Torcular craniotomy

Vermian Arteriovenous Malformations are located in the midline and exposed with a torcular craniotomy to gain access to both the suboccipital and tentorial surfaces. The suboccipital part of the - vermis (tuber, pyramid, uvula, and nodule) is superficial and easily accessed, but the tentorial part (culmen, declive and folium) is deep and requires subarachnoid dissection to open the supracerebellar-infratentorial plane. The ascending slope of the tentorial part of the vermis requires significant neck flexion when positioning the head, tucking the chin two finger breadths from the manubrium in the prone position to align the tentorium vertically. Alternatively, small AVMs at the apex of the vermis or anteriorly in the quadrigeminal cistern can be approached with the patient in the sitting position, which allows gravity to retract the cerebellum and open the supracerebellar-infratentorial plane. Vermian AVMs attract bilateral feeding arteries, with superior vermian AVMs supplied by superior cerebellar artery SCAs and inferior vermian AVMs supplied by PICAs.
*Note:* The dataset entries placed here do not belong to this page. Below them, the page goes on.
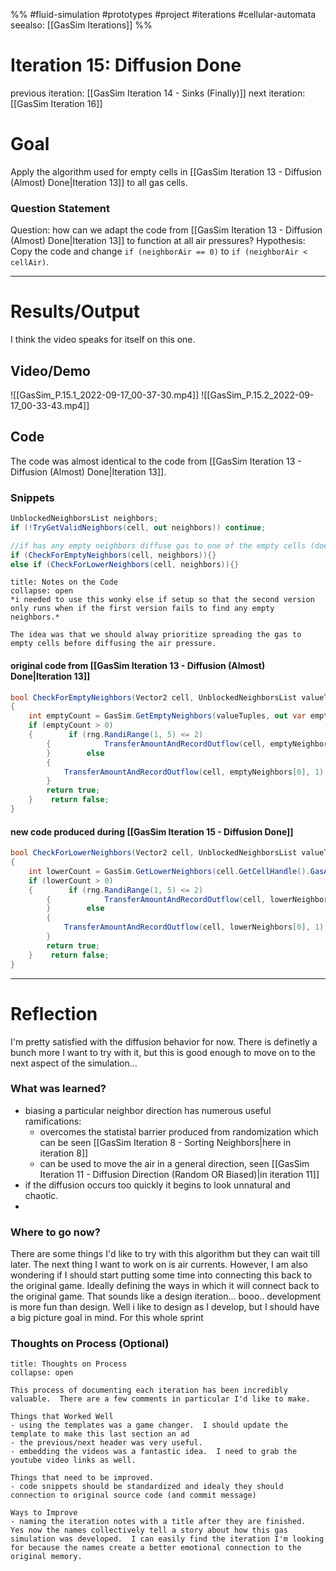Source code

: %%
#fluid-simulation #prototypes #project #iterations #cellular-automata 
seealso: [[GasSim Iterations]]
%%
# Iteration 15: Diffusion Done
previous iteration: [[GasSim Iteration 14 - Sinks (Finally)]]
next iteration: [[GasSim Iteration 16]]

# Goal 
Apply the algorithm used for empty cells in [[GasSim Iteration 13 - Diffusion (Almost) Done|Iteration 13]] to all gas cells.

### Question Statement
Question: how can we adapt the code from [[GasSim Iteration 13 - Diffusion (Almost) Done|Iteration 13]] to function at all air pressures?
Hypothesis: Copy the code and change `if (neighborAir == 0)` to `if (neighborAir < cellAir)`.

---
# Results/Output
I think the video speaks for itself on this one.

## Video/Demo

![[GasSim_P.15.1_2022-09-17_00-37-30.mp4]]
![[GasSim_P.15.2_2022-09-17_00-33-43.mp4]]


## Code
The code was almost identical to the code from [[GasSim Iteration 13 - Diffusion (Almost) Done|Iteration 13]].
### Snippets

```cs
UnblockedNeighborsList neighbors;
if (!TryGetValidNeighbors(cell, out neighbors)) continue;

//if has any empty neighbors diffuse gas to one of the empty cells (doesn't matter which one)
if (CheckForEmptyNeighbors(cell, neighbors)){}
else if (CheckForLowerNeighbors(cell, neighbors)){}
```
```ad-note
title: Notes on the Code
collapse: open
*i needed to use this wonky else if setup so that the second version only runs when if the first version fails to find any empty neighbors.* 

The idea was that we should alway prioritize spreading the gas to empty cells before diffusing the air pressure.  

```


#### original code from [[GasSim Iteration 13 - Diffusion (Almost) Done|Iteration 13]]
```cs
bool CheckForEmptyNeighbors(Vector2 cell, UnblockedNeighborsList valueTuples)  
{  
    int emptyCount = GasSim.GetEmptyNeighbors(valueTuples, out var emptyNeighbors);  
    if (emptyCount > 0)  
    {        if (rng.RandiRange(1, 5) <= 2)  
        {            TransferAmountAndRecordOutflow(cell, emptyNeighbors[rng.RandiRange(0, emptyCount - 1)], 1);  
        }        else  
        {  
            TransferAmountAndRecordOutflow(cell, emptyNeighbors[0], 1);  
        }  
        return true;  
    }    return false;  
}
```

#### new code produced during [[GasSim Iteration 15 - Diffusion Done]]
```cs
bool CheckForLowerNeighbors(Vector2 cell, UnblockedNeighborsList valueTuples)  
{  
    int lowerCount = GasSim.GetLowerNeighbors(cell.GetCellHandle().GasAmount, valueTuples, out Array<Vector2> lowerNeighbors);  
    if (lowerCount > 0)  
    {        if (rng.RandiRange(1, 5) <= 2)  
        {            TransferAmountAndRecordOutflow(cell, lowerNeighbors[rng.RandiRange(0, lowerCount - 1)], 1);  
        }        else  
        {  
            TransferAmountAndRecordOutflow(cell, lowerNeighbors[0], 1);  
        }  
        return true;  
    }    return false;  
}
```



---

# Reflection
I'm pretty satisfied with the diffusion behavior for now.  There is definetly a bunch more I want to try with it, but this is good enough to move on to the next aspect of the simulation...
### What was learned?
- biasing a particular neighbor direction has numerous useful ramifications:
	- overcomes the statistal barrier produced from randomization which can be seen [[GasSim Iteration 8 - Sorting Neighbors|here in iteration 8]]
	- can be used to move the air in a general direction, seen [[GasSim Iteration 11 - Diffusion Direction (Random OR Biased)|in iteration 11]]
- if the diffusion occurs too quickly it begins to look unnatural and chaotic.  
- 

### Where to go now?
There are some things I'd like to try with this algorithm but they can wait till later.  The next thing I want to work on is air currents.  However, I am also wondering if I should start putting some time into connecting this back to the original game.  Ideally defining the ways in which it will connect back to the original game.  That sounds like a design iteration... booo..  development is more fun than design.  Well i like to design as I develop, but I should have a big picture goal in mind. For this whole sprint

### Thoughts on Process (Optional)
```ad-question
title: Thoughts on Process
collapse: open

This process of documenting each iteration has been incredibly valuable.  There are a few comments in particular I'd like to make.

Things that Worked Well
- using the templates was a game changer.  I should update the template to make this last section an ad
- the previous/next header was very useful.  
- embedding the videos was a fantastic idea.  I need to grab the youtube video links as well.

Things that need to be improved.
- code snippets should be standardized and idealy they should connection to original source code (and commit message)

Ways to Improve
- naming the iteration notes with a title after they are finished.  Yes now the names collectively tell a story about how this gas simulation was developed.  I can easily find the iteration I'm looking for because the names create a better emotional connection to the original memory. 
```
Superior vermian AVMs are much more common than inferior vermian AVMs (90% and 10%, respectively). Surgical exposure is perpendicular with inferior vermian AVMs but tangential with superior vermian AVMs, requiring some transgression of the posterior vermis to access the inferior margins. The SCA feeders are identified by incising the posterior arachnoid of the quadrigeminal cistern on both sides of the vermian apex and opening the cerebellomesencephalic fissure where the cortical branches (s4 segments) emerge. Feeders are traced to the AVM margin and coagulated, carefully preserving arteries to the tectum and posterior midbrain. PICA feeders originate beyond its cranial loop along the distal telovelotonsillar (p4) and cortical (p5) segments. Venous drainage is through superior vermian veins, which drain to the Galenic complex (unlike inferior vermian veins). Vermian AVMs are not considered eloquent unless they extend to the cerebellar nuclei, and can be near but not associated with the trochlear nerve ¹⁾. ²⁾.

¹⁾

Rodríguez-Hernández A, Kim H, Pourmohamad T, Young WL, Lawton MT. University of California, San Francisco Arteriovenous Malformation Study Project. Cerebellar arteriovenous malformations: Anatomic subtypes, surgical results, and increased predictive accuracy of the supplementary grading system. Neurosurgery. 2012 Dec;71(6):1111–1124.

²⁾

Rodríguez-Hernández A, Rhoton AL Jr, Lawton MT. Segmental anatomy of cerebellar arteries: a proposed nomenclature. Laboratory investigation. J Neurosurg. 2011 Aug;115(2):387-97. doi: 10.3171/2011.3.JNS101413. Epub 2011 May 6. PubMed PMID: 21548748.